2. Schaffung eines Kriterienkatalogs zur Nutzung des öffentlichen Raums mit der Einsetzung eines Beirats unterschiedlicher Interessensvertreter*innen: Über eine Bestandsaufnahme und künftiges Monitoring wird ein Überblick geschaffen. Darauf aufbauend ist ein Kriterienkatalog zu erstellen, um eine Basis zur Beurteilung künftiger Aktivitäten zu schaffen. Ein Beirat, bestehend aus Zivilgesellschaft, Kunst und Kultur, Wirtschaft/Gastronomie und Wissenschaft, sollte für die entscheidungszuständigen Behörden unterstützend tätig sein.

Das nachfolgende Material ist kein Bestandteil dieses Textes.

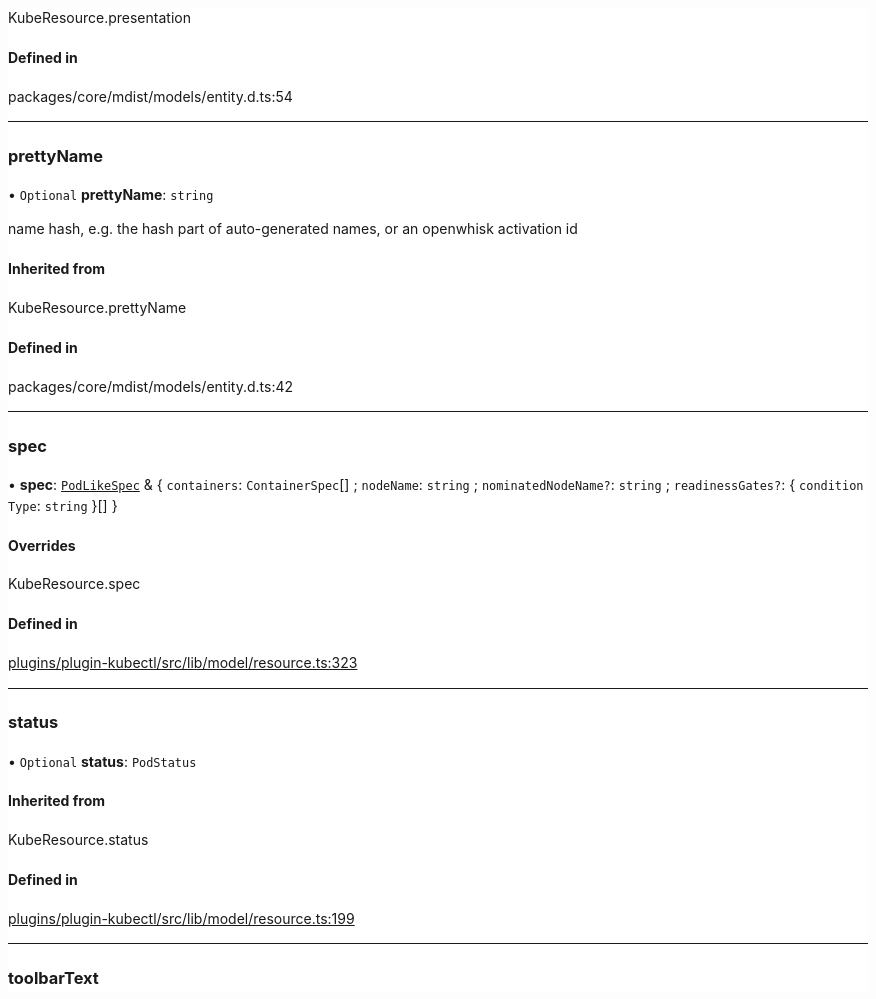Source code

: KubeResource.presentation

#### Defined in

packages/core/mdist/models/entity.d.ts:54

---

### prettyName

• `Optional` **prettyName**: `string`

name hash, e.g. the hash part of auto-generated names, or an openwhisk activation id

#### Inherited from

KubeResource.prettyName

#### Defined in

packages/core/mdist/models/entity.d.ts:42

---

### spec

• **spec**: [`PodLikeSpec`](kui_shell_plugin_kubectl.PodLikeSpec.md) & { `containers`: `ContainerSpec`[] ; `nodeName`: `string` ; `nominatedNodeName?`: `string` ; `readinessGates?`: { `conditionType`: `string` }[] }

#### Overrides

KubeResource.spec

#### Defined in

[plugins/plugin-kubectl/src/lib/model/resource.ts:323](https://github.com/mra-ruiz/kui/blob/a3b5e3edf/plugins/plugin-kubectl/src/lib/model/resource.ts#L323)

---

### status

• `Optional` **status**: `PodStatus`

#### Inherited from

KubeResource.status

#### Defined in

[plugins/plugin-kubectl/src/lib/model/resource.ts:199](https://github.com/mra-ruiz/kui/blob/a3b5e3edf/plugins/plugin-kubectl/src/lib/model/resource.ts#L199)

---

### toolbarText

3. Ausgewogene Nutzungsmöglichkeiten des öffentlichen Raums für unterschiedliche Gesellschaftsgruppen anstatt einer stark zunehmenden „Eventisierung“ des Stadtraums: Öffentlicher Raum ist ein knappes Gut. Daher ist ein sensibler Umgang notwendig, damit dieser allen Menschen zur Verfügung steht und Nutzungskonflikte bestmöglich vermieden werden können.